# Data excerpts:

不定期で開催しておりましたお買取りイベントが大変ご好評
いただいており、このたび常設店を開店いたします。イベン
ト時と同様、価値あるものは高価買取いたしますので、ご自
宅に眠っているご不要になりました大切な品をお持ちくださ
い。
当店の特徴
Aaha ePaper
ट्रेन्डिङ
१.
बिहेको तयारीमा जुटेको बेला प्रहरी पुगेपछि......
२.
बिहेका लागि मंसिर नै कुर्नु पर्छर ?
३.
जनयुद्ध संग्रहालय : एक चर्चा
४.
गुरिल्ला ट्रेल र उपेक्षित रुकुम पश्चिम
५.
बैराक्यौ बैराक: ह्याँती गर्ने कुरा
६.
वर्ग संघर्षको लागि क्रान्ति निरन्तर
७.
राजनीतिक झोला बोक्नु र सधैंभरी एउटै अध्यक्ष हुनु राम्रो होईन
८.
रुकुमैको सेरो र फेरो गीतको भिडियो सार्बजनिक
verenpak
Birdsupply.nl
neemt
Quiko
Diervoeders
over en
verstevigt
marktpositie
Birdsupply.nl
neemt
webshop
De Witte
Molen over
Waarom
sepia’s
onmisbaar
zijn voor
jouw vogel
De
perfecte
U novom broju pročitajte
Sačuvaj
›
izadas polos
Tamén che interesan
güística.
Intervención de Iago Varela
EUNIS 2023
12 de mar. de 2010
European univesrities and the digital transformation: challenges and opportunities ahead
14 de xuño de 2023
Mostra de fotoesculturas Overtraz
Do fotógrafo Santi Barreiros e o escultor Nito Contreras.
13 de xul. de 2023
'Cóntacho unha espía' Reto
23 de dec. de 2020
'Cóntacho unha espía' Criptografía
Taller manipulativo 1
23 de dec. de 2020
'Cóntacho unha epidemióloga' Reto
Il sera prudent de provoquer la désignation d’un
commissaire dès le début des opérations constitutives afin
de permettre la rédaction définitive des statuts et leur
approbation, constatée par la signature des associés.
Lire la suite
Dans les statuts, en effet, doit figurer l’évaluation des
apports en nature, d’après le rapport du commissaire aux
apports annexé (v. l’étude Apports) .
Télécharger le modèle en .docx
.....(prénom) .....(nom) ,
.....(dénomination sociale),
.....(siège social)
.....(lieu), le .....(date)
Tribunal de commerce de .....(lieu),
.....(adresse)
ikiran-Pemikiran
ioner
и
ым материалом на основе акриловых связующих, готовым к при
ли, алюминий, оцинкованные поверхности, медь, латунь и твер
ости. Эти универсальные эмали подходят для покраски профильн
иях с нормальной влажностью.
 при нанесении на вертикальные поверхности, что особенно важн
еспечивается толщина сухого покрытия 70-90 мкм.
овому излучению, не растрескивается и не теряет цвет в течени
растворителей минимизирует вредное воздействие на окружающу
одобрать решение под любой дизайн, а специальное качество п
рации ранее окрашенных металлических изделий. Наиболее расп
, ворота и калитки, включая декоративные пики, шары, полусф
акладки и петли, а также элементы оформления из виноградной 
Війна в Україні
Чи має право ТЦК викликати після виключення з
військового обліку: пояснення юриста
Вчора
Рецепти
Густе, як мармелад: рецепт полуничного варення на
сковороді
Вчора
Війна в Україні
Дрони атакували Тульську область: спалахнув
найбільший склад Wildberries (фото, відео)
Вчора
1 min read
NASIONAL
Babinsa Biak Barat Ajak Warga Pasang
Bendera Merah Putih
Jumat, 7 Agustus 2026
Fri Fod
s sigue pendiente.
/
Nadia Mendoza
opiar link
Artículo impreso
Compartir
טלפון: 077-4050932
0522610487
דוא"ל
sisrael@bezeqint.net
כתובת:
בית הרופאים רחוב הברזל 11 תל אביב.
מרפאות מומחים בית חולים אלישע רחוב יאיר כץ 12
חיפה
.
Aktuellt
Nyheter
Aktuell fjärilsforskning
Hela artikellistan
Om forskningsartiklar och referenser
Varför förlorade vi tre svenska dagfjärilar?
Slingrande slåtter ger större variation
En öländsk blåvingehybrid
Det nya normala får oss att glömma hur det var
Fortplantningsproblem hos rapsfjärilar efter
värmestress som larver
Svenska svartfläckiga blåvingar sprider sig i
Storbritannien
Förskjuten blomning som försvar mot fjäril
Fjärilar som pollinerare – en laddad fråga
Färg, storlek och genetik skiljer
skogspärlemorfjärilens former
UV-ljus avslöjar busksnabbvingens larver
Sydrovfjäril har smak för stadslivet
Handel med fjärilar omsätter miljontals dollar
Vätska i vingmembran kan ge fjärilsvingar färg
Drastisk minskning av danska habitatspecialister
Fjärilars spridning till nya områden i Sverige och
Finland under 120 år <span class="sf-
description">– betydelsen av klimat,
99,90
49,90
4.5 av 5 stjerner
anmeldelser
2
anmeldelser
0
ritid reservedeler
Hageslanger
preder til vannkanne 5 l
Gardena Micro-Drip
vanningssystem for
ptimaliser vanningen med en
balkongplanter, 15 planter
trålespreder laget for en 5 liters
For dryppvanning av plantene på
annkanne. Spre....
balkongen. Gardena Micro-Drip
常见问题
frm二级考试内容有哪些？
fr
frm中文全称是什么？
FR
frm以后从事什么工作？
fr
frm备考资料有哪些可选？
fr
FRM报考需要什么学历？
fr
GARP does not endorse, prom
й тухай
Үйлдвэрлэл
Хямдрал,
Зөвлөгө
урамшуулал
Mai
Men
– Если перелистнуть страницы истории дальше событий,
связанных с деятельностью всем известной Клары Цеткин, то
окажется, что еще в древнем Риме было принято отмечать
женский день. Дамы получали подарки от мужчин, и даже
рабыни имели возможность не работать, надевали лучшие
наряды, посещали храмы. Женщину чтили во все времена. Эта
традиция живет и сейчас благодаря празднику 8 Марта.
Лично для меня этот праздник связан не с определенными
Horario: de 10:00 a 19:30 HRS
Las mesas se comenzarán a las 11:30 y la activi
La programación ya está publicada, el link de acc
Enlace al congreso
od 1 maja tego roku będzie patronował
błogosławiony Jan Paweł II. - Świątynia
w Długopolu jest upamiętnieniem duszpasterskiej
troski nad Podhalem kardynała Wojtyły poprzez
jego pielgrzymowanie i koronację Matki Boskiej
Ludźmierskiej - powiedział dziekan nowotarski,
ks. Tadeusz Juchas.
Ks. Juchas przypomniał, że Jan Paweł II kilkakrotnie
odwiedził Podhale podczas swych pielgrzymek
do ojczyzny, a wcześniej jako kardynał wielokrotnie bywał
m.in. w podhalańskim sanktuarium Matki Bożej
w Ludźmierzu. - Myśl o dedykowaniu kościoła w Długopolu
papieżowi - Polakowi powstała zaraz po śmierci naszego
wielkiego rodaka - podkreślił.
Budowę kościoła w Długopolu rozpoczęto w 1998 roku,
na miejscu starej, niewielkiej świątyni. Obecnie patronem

# Instructions for the task:
Which lines in the data contain the string "Gardena"? Gather every one of them in full.

# Task answer:
Gardena Micro-Drip
balkongen. Gardena Micro-Drip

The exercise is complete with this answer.